Видеолекция Дмитрия Швидковского «История русской архитектуры. Московский ренессанс и маньеризм»

 

Отделение искусствознания и художественной критики Российской академии художеств приглашает на лекцию вице-президента Российской академии художеств, президента РААСН, ректора МАрхИ, доктора искусствоведения, профессора Дмитрия Олеговича Швидковского на тему: «История русской архитектуры. Московский ренессанс и маньеризм» в рамках проекта «Мастер-класс архитектора». 21 марта 2024 года с 17:00 будет доступна видеозапись лекции на сайте РАХ (в этой новости), а также на YouTube-канале Российской академии художеств.


Одно из существенных отличий отечественной архитектуры от западной – отсутствие в ее истории готики со стрельчатыми арками и конструкциями, вынесенными наружу зданий. Золотая Орда, отделив нас в середине XIII века от «мира готических городов», содействовала закреплению сложившихся ранее художественных образов. В результате традиции церковной архитектуры домонгольского времени на Руси стали священным образцом, и именно так они воспринимались в Ранней Москве, утвердившись в храмах Звенигорода, Дмитрова, Троице-Сергиевой лавры, московских монастырей.

---------------

Задания.
A - Обновите фрагмент текста о лекции, который начинается со слов «Отделение искусствознания и» и завершается словами «Российской академии художеств.»: приведите его заново, заменив «МАрхИ» на «Московского архитектурного института».
B - Перечислите все строки записей, в которых встречается слово «instances».

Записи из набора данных
---------------

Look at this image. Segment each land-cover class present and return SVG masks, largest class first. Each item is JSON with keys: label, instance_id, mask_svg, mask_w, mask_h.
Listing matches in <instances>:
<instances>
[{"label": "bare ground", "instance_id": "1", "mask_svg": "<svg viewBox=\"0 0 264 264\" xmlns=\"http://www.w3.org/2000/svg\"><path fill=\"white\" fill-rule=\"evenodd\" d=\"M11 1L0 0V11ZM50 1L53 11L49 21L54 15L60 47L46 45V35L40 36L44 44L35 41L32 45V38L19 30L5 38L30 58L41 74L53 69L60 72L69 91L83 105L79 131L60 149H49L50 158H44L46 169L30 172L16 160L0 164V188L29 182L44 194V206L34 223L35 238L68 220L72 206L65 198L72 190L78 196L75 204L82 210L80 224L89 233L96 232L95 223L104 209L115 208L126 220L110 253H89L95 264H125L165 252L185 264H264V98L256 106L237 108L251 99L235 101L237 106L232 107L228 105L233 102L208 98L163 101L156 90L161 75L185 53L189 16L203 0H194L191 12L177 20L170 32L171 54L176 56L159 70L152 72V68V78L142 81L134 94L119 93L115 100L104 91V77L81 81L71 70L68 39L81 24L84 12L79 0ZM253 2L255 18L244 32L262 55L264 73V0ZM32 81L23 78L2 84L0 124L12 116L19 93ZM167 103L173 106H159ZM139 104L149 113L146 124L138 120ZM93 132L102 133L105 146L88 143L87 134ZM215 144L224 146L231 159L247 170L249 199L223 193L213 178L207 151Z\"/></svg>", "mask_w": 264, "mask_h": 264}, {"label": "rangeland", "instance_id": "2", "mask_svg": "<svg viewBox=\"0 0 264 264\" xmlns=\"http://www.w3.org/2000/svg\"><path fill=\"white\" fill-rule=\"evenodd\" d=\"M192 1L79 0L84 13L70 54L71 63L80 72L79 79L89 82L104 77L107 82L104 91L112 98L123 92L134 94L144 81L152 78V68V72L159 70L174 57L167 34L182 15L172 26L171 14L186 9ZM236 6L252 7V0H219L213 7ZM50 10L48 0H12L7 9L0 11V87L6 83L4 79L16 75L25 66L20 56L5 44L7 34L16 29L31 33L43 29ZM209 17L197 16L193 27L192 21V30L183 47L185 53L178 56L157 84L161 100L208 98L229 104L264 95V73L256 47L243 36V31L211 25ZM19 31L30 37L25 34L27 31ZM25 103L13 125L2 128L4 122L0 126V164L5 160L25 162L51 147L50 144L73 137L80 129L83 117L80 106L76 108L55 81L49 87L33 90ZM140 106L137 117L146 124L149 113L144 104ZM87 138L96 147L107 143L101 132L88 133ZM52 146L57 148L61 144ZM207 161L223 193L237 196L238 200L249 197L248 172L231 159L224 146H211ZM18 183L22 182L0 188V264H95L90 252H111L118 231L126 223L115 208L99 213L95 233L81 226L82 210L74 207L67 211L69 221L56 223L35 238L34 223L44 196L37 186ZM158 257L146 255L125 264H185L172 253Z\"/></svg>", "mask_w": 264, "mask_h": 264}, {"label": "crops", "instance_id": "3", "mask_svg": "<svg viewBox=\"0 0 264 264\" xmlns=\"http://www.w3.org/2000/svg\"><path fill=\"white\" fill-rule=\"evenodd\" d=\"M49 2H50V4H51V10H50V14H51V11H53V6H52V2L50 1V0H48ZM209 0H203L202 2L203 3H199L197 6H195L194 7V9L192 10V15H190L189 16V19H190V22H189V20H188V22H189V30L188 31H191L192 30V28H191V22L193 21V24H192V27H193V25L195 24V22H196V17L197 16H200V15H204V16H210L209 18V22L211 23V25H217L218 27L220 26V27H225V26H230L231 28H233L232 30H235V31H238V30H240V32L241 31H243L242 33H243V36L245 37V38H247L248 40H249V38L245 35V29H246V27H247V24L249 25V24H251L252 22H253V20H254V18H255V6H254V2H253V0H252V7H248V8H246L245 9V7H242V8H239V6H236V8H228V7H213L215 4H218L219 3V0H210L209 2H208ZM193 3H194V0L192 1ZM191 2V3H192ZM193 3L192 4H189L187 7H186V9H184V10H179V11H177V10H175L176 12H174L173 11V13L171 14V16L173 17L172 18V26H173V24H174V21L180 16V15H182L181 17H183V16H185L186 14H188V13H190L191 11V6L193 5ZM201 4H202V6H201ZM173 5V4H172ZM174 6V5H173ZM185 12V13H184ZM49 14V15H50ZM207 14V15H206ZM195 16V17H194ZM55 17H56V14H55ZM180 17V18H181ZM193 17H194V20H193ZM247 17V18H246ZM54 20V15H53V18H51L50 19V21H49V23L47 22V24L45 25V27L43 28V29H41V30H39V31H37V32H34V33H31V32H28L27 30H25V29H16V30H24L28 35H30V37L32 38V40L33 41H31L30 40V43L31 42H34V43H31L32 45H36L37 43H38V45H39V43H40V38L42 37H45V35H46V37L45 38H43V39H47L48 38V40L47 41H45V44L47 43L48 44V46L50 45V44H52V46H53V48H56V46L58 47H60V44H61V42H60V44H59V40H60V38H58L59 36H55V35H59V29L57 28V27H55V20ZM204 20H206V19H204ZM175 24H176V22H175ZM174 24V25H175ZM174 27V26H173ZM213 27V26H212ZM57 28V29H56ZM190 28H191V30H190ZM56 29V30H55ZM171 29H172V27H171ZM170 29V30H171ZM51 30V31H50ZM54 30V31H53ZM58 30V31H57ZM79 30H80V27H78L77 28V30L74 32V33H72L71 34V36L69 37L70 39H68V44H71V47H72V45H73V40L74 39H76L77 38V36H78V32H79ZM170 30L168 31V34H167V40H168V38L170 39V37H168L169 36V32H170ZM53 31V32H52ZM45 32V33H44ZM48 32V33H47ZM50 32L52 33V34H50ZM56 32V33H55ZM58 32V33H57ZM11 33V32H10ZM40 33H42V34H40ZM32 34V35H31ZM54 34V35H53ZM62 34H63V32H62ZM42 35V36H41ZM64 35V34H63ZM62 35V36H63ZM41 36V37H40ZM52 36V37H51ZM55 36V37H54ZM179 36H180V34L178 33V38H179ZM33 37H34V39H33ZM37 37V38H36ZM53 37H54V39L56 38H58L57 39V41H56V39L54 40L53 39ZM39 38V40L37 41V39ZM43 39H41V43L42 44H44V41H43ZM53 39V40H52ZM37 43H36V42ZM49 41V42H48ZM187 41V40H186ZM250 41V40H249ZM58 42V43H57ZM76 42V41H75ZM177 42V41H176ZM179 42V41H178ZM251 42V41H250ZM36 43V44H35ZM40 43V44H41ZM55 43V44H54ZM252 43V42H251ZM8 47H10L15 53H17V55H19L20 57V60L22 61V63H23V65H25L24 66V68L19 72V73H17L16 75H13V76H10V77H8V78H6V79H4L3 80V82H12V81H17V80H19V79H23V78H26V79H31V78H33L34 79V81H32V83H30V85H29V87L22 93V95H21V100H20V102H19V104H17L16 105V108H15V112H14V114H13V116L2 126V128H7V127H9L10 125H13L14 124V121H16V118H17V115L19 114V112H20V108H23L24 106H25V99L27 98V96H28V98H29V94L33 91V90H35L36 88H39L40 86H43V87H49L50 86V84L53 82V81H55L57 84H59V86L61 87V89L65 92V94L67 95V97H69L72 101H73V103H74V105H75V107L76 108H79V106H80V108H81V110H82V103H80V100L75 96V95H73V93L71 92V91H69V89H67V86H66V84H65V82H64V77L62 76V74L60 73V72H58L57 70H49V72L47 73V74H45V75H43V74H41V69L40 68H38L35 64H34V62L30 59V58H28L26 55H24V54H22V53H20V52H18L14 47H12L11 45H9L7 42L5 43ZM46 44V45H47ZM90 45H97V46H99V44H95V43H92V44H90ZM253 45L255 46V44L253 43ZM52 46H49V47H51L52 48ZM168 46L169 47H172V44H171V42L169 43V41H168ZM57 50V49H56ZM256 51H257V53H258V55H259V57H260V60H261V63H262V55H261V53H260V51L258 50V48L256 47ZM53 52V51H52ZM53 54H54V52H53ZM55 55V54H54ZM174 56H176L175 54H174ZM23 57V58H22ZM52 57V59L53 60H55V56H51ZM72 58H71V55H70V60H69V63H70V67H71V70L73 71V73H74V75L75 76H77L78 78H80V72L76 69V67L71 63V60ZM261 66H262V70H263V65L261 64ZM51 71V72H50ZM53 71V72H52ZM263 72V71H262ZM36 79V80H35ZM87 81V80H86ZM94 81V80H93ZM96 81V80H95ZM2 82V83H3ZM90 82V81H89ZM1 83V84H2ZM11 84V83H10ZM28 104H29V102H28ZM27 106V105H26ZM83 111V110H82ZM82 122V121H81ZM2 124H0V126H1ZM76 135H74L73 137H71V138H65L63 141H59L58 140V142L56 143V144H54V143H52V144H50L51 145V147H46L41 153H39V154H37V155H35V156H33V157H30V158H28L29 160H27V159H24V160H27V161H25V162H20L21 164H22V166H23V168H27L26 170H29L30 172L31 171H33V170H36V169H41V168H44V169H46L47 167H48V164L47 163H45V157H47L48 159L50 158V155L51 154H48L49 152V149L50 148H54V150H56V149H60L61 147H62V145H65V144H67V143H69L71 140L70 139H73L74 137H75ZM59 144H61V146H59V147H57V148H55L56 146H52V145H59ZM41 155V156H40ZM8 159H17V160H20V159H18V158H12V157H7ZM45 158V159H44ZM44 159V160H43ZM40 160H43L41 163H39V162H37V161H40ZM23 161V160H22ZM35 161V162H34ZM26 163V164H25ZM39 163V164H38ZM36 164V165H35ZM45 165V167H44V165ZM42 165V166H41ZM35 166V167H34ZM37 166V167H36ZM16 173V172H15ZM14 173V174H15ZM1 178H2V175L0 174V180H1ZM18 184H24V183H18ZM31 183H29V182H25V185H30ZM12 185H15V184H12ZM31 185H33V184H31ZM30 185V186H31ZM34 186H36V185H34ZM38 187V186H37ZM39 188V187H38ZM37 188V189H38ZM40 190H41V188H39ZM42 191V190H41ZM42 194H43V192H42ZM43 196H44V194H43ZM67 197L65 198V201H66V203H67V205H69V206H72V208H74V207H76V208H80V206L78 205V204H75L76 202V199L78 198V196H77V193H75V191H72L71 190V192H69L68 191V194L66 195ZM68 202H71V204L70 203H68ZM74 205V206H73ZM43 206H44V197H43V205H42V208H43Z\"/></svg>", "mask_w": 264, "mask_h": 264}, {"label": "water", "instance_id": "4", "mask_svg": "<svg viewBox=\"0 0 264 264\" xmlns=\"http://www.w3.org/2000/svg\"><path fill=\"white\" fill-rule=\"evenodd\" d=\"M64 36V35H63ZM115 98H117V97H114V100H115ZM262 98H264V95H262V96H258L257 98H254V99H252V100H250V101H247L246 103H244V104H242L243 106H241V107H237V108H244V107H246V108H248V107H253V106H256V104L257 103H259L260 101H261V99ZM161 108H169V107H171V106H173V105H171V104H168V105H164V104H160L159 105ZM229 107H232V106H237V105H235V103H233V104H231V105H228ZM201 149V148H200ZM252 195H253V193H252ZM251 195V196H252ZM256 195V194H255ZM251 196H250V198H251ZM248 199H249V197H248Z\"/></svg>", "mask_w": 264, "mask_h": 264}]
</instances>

---------------

Ответы к заданиям.
A -
Отделение искусствознания и художественной критики Российской академии художеств приглашает на лекцию вице-президента Российской академии художеств, президента РААСН, ректора Московского архитектурного института, доктора искусствоведения, профессора Дмитрия Олеговича Швидковского на тему: «История русской архитектуры. Московский ренессанс и маньеризм» в рамках проекта «Мастер-класс архитектора». 21 марта 2024 года с 17:00 будет доступна видеозапись лекции на сайте РАХ (в этой новости), а также на YouTube-канале Российской академии художеств.

B -
Listing matches in <instances>:
<instances>
</instances>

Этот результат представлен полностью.